The incredibly helpful Galerius, a Briton who meets you at the entrance each day, is sensible enough that if a stranger barrels into him saying, “No time to explain, but you need to go here and do this or someone will die” then he just goes and does it. Given a growing list of tasks each loop, he’ll happily jog off to complete them.
What’s more, recognizing you’re in a rush, after the first loop he gives you a prototype pulley to use on zip-lines he’s placed around the city. Apparently ropeways have been used to cross rivers in China for thousands of years, but even if The Forgotten City’s kind are anachronistic, I’m glad they’re here. While the settlement is actually pretty small—a city in the philosophical sense rather than in terms of actual size—being able to hurtle through the air from point to point is glorious.

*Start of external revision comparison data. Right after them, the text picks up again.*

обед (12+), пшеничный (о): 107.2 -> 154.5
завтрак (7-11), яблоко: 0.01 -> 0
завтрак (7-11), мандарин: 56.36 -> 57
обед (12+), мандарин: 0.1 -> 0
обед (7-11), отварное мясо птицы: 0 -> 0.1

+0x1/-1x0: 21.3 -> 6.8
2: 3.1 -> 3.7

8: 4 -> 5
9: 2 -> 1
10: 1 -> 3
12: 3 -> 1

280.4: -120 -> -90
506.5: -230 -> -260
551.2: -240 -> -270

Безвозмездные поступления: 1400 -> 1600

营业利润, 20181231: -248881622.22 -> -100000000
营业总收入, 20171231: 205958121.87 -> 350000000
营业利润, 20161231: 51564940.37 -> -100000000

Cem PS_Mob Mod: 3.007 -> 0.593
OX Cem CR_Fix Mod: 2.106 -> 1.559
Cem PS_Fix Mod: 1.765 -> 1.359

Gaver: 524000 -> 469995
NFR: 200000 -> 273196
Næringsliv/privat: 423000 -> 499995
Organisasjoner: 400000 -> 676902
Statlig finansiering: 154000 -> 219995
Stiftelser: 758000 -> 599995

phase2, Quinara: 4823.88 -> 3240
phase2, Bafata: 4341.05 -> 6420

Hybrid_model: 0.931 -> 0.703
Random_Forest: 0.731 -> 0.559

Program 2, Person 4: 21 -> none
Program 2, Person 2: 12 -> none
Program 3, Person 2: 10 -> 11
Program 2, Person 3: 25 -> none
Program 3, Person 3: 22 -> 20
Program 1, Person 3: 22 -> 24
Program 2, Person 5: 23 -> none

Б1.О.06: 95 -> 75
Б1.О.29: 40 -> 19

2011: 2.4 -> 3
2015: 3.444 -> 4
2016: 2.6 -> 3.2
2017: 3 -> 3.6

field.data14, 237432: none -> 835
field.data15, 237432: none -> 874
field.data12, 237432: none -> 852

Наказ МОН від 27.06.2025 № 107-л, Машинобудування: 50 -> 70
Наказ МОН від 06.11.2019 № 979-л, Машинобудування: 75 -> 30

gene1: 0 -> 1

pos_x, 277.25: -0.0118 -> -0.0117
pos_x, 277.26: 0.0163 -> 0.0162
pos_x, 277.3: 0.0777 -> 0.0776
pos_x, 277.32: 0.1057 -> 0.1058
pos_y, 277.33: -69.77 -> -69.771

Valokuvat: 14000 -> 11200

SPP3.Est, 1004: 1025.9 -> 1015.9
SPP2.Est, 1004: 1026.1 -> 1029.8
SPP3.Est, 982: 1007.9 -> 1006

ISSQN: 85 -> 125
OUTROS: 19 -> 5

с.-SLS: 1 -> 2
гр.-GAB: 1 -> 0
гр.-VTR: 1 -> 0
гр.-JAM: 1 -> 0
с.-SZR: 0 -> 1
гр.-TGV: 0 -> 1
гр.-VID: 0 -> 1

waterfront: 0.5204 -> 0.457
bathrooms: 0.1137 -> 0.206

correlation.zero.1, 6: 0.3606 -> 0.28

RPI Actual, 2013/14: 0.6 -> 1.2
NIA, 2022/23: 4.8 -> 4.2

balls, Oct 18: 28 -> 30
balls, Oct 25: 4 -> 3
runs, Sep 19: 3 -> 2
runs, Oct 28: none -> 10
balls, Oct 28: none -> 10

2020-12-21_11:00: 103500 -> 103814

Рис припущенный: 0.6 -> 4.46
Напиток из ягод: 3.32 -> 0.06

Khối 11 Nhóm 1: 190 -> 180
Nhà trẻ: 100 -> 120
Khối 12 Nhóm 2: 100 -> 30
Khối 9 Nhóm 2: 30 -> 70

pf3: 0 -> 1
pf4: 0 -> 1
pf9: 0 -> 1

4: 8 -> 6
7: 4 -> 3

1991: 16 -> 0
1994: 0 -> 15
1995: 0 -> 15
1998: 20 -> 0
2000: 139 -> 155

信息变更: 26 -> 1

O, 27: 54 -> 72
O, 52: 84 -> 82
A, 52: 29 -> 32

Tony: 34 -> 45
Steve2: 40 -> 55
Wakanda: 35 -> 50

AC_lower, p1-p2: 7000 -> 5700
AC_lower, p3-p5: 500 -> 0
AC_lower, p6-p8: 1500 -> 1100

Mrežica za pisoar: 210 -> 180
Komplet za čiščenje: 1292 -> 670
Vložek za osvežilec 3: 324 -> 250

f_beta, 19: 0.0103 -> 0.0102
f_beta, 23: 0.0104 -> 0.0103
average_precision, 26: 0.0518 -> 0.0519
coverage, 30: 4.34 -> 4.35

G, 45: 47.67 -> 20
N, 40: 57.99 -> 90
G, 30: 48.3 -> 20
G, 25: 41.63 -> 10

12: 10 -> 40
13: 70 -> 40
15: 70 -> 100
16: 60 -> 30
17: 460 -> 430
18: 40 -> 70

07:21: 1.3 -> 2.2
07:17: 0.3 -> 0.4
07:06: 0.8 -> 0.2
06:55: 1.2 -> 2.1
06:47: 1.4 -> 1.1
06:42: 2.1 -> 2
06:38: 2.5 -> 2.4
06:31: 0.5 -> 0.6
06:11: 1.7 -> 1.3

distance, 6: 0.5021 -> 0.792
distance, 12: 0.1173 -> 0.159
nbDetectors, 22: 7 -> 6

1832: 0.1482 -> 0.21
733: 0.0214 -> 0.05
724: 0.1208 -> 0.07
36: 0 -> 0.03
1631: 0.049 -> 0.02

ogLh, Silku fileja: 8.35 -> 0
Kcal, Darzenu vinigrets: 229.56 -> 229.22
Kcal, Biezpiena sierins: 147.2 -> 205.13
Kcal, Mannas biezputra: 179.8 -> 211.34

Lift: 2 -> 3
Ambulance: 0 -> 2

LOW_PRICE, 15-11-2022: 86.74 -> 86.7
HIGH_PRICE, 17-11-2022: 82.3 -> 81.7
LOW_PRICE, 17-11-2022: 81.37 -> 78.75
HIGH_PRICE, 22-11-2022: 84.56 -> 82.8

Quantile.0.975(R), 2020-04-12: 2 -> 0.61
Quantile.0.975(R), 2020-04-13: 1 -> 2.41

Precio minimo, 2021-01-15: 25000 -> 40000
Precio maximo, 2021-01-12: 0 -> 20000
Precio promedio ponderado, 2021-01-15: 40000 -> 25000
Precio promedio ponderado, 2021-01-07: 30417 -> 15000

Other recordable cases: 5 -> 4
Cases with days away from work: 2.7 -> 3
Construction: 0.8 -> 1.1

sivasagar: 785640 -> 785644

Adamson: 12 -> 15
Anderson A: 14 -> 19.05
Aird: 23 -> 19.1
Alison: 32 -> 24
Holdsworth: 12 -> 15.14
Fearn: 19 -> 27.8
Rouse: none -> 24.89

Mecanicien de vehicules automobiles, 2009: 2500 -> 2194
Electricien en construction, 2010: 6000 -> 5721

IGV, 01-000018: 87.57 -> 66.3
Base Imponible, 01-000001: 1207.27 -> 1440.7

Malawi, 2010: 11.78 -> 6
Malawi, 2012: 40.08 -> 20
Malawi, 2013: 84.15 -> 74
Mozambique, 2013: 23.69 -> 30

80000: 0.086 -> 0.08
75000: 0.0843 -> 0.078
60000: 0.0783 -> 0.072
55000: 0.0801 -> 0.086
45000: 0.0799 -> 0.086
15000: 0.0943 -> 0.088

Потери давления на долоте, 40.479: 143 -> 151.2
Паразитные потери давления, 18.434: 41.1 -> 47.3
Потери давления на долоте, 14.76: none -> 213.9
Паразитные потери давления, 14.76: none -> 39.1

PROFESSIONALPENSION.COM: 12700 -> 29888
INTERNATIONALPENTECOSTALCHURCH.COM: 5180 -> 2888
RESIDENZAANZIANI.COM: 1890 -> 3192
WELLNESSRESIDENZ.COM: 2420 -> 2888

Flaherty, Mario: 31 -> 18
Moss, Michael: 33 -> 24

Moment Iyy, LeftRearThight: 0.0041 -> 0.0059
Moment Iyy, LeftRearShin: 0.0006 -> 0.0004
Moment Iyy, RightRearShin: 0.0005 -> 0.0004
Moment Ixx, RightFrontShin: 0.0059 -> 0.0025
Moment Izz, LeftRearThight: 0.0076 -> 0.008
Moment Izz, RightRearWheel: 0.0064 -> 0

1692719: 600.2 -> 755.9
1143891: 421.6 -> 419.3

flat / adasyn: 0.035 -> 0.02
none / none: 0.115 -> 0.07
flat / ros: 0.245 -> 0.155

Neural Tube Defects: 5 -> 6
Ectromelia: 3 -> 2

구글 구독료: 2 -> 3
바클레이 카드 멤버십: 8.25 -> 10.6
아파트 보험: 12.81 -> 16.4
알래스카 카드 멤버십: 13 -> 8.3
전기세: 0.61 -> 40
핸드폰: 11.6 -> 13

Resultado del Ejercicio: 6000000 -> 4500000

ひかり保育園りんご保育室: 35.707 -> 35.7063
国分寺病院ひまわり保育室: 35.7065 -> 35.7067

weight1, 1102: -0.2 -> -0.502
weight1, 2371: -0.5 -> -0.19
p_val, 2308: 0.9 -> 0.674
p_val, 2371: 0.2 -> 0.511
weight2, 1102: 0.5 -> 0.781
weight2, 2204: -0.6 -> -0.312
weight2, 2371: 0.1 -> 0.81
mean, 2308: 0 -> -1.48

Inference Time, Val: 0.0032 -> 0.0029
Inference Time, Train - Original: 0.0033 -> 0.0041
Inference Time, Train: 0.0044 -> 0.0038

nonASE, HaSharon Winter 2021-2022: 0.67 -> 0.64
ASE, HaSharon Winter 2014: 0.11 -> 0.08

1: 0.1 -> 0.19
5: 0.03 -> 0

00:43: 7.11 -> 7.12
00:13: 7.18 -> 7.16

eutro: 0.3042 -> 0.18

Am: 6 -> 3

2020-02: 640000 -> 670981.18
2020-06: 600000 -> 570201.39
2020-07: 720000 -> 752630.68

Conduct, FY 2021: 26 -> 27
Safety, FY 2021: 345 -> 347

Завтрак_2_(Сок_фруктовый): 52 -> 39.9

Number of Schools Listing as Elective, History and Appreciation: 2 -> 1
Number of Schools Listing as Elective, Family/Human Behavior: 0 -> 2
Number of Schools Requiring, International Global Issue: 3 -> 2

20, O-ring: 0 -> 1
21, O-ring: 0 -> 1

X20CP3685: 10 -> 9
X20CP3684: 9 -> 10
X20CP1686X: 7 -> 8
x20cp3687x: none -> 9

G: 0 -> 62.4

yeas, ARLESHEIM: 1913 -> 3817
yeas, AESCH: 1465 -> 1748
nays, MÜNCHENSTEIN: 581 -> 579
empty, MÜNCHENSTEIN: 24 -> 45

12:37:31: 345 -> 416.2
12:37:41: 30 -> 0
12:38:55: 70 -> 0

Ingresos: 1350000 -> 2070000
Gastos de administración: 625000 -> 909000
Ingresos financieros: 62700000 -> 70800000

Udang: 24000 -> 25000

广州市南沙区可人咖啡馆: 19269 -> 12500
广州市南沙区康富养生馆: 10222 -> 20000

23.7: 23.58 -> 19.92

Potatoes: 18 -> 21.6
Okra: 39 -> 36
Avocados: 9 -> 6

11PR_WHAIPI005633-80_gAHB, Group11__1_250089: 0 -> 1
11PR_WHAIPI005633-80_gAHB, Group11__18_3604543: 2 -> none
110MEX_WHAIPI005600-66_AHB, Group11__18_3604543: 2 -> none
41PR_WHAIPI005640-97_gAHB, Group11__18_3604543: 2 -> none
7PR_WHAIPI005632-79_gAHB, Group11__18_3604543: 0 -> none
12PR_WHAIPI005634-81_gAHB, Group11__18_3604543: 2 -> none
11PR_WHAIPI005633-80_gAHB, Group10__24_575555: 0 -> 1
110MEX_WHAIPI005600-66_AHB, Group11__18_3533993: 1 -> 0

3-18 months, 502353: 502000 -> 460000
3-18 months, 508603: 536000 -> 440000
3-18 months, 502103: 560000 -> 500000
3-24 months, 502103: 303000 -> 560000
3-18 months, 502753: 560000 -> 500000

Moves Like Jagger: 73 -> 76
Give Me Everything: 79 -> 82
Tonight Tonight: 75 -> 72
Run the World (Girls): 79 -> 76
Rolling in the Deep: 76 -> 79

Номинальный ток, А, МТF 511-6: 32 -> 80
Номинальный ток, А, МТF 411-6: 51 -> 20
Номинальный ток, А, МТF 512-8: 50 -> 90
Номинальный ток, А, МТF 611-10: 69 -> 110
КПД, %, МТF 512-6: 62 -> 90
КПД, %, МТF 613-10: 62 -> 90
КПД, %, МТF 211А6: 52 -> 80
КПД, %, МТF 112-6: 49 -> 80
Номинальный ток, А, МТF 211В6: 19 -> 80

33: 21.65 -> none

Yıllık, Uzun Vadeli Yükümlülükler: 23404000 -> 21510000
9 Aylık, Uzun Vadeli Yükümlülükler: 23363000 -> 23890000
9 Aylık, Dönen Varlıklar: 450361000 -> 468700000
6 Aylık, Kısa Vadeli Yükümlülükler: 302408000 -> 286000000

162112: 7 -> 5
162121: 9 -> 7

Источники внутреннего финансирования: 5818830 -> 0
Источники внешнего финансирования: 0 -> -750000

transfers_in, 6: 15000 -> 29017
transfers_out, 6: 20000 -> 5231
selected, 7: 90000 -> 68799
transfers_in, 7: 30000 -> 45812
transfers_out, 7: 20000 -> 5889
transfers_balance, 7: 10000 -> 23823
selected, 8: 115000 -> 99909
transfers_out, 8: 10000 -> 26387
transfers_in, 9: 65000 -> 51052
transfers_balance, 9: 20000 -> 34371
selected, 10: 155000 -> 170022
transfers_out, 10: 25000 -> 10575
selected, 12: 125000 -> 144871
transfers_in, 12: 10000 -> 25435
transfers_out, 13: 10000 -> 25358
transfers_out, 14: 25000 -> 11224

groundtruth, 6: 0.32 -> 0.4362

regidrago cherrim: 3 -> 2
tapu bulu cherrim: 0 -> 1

The lack of speedbumps points to the game’s own history, as you can see in a Noclip documentary about The Forgotten City’s development. It was retooled from a popular Skyrim mod like temples built on those of older gods, and in a sense the millions who played the mod were playtesting the standalone game it would become. The Forgotten City’s pathways have been broken in by a lot of feet, worn smooth by the passage of time. Even if you’re not interested in timeloops or authentic ancient Roman graffiti, toilets, and swearing, it’s a polished example of how great historical games can be.